PostgreSQL: infinite DECLARE CURSOR when rebuilding one Elasticsearch index

Drept · September 12, 2021, 10:51am

I have a number of Elasticsearch indices for millions of objects. The problem arises only with one of them that contains around 5 million objects.

When I am trying to rebuild the Elasticsearch index (I am using django-elasticsearch-dsl), the following occurs:

The document count in the index remains 0.
The disk usage in my PostgreSQL database is growing rapidly. Namely, the Temp folder is growing.
If I do nothing, the rebuilding stops when 100% of the disk is used.
If I kill the index rebuild command manually, the disk usage still continues growing until I restart PostgreSQL .
ps aux shows that the DECLARE CURSOR statement is always there (i.e. is not completed) up until the crash.
In the long run, the Elasticsearch index is there but with 0 documents.
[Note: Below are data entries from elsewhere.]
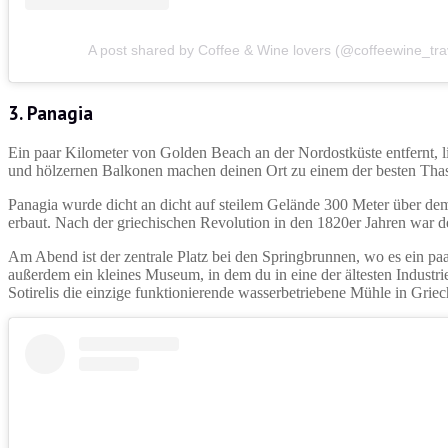
A post shared by Coffee & Wine lovers (@coffeewine_tra
3. Panagia
Ein paar Kilometer von Golden Beach an der Nordostküste entfernt, l
und hölzernen Balkonen machen deinen Ort zu einem der besten Thaso
Panagia wurde dicht an dicht auf steilem Gelände 300 Meter über dem
erbaut. Nach der griechischen Revolution in den 1820er Jahren war der
Am Abend ist der zentrale Platz bei den Springbrunnen, wo es ein paa
außerdem ein kleines Museum, in dem du in eine der ältesten Industri
Sotirelis die einzige funktionierende wasserbetriebene Mühle in Griec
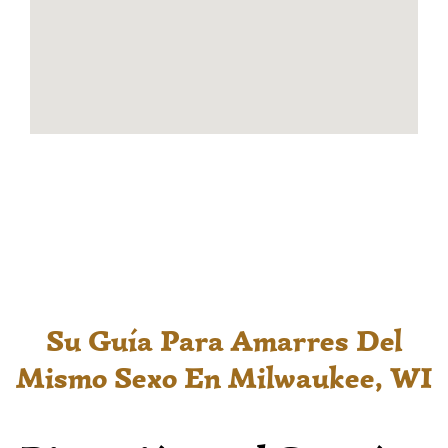
Su Guía Para Amarres Del
Mismo Sexo En Milwaukee, WI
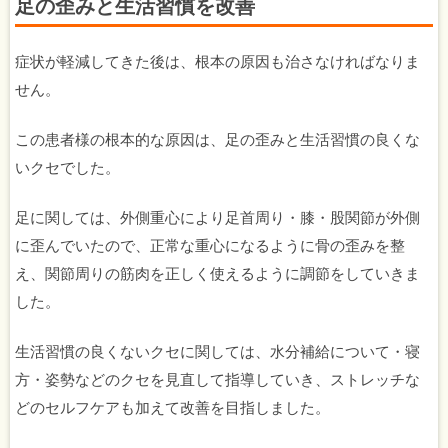
足の歪みと生活習慣を改善
症状が軽減してきた後は、根本の原因も治さなければなりま
せん。
この患者様の根本的な原因は、足の歪みと生活習慣の良くな
いクセでした。
足に関しては、外側重心により足首周り・膝・股関節が外側
に歪んでいたので、正常な重心になるように骨の歪みを整
え、関節周りの筋肉を正しく使えるように調節をしていきま
した。
生活習慣の良くないクセに関しては、水分補給について・寝
方・姿勢などのクセを見直して指導していき、ストレッチな
どのセルフケアも加えて改善を目指しました。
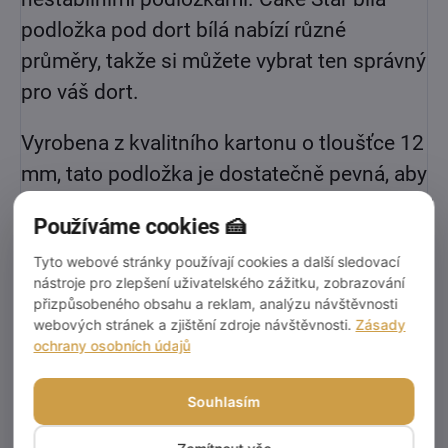
podložka pod dort bílá nabízí různé
průměry, takže si můžete vybrat ten správný
pro váš dort.
Vyrobena z kvalitního kartonu o tloušťce 12
mm, tato podložka je dostatečně pevná, aby
unesla i ty nejtěžší dorty, aniž by se ohýbala
Používáme cookies 🍰
nebo lámala.
Tyto webové stránky používají cookies a další sledovací
nástroje pro zlepšení uživatelského zážitku, zobrazování
Tloušťka:
12mm
přizpůsobeného obsahu a reklam, analýzu návštěvnosti
webových stránek a zjištění zdroje návštěvnosti.
Zásady
Pro velkoobchod cena za 5ks v balení.
ochrany osobních údajů
Souhlasím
This index had existed before and I didn't have any problems with it. I do not think I have changed any of its settings, so the behaviour is even more strange. I have no problems with disk space usage and endure no problems when rebuilding an index that is 20 times larger.

The settings of the problem index are the following:

number_of_shards: 1
number_of_replicas: 0
"mappings": {"properties":{"keyword":{"type":"text"}}}

So, I have only one field called 'keyword', I'm using the standard analyzer and do no extra work over the 'keyword' content when building the index.
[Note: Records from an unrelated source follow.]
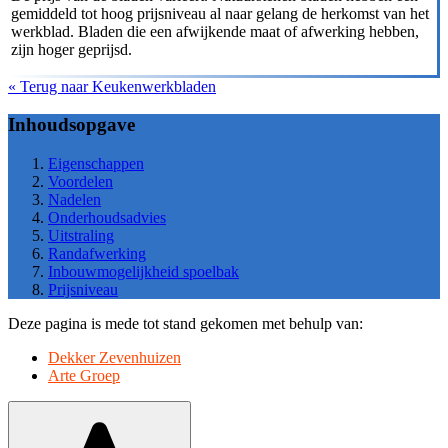
gemiddeld tot hoog prijsniveau al naar gelang de herkomst van het
werkblad. Bladen die een afwijkende maat of afwerking hebben,
zijn hoger geprijsd.
« Terug naar Keukenwerkbladen
Inhoudsopgave
Eigenschappen
Voordelen
Nadelen
Onderhoudsadvies
Uitstraling
Randafwerking
Inbouwmogelijkheid spoelbak
Prijsniveau
Deze pagina is mede tot stand gekomen met behulp van:
Dekker Zevenhuizen
Arte Groep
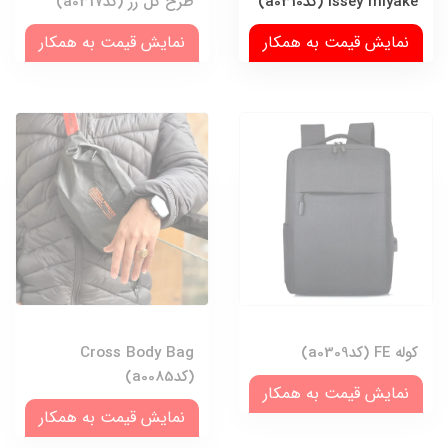
issey miyake (کدa0310)
طرح گل رز (کدa0317)
نمایش قیمت به همکار
نمایش قیمت به همکار
کوله FE (کدa0309)
Cross Body Bag
(کدa0085)
نمایش قیمت به همکار
نمایش قیمت به همکار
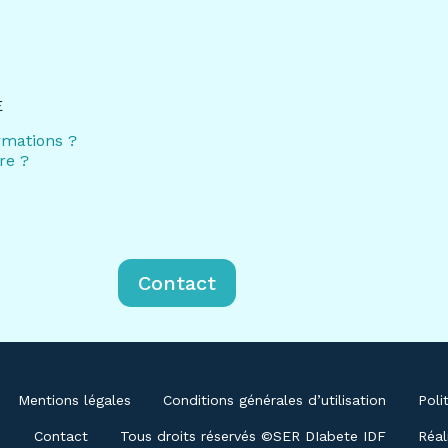
E
rmations ?
re ?
Contact
Mentions légales
Conditions générales d’utilisation
Poli
Contact
Tous droits réservés ©SER DIabete IDF
Réal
I have tried renaming the index; blocking all signals from Elasticsearch to PosgreSQL; disabling auto_refresh on Elasticsearch; deleting, building, and filling instead of just rebuilding; rebooting the website as a whole; etc.

What might be causing this behaviour and how can I deal with it?
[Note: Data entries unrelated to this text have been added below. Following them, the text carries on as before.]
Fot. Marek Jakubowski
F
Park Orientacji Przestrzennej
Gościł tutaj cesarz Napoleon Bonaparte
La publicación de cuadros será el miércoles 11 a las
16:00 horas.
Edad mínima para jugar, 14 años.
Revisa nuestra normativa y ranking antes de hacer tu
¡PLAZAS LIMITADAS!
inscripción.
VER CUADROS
warkolm · September 13, 2021, 6:02am

I'm not familiar with the django client, but what do your Elasticsearch logs show?
Have you enabled logging from your code to see what it's doing? What does your code look like?

Drept · September 13, 2021, 2:27pm

My logs show nothing at all. I have slow logs enabled for indexing, but they are empty. The general elasticsearch log shows nothing specific. There are no helath issues either.

My code is just as described above. The mapping consists of only one field, the data for this field is indexed as is, without any preparation.

Here is the python document code for django:

@registry.register_document
class DocKey(Document):
    class Index:
        name = 'doc_keys'
        settings = {'number_of_shards': 1,
                    'number_of_replicas': 0}

    class Django:
        model = DocKey
        fields = [
            'keyword',
        ]

        ignore_signals = True
        auto_refresh = False

Again, all had been working but somehow broke down, and only for one specific index.

system · October 11, 2021, 2:28pm

This topic was automatically closed 28 days after the last reply. New replies are no longer allowed.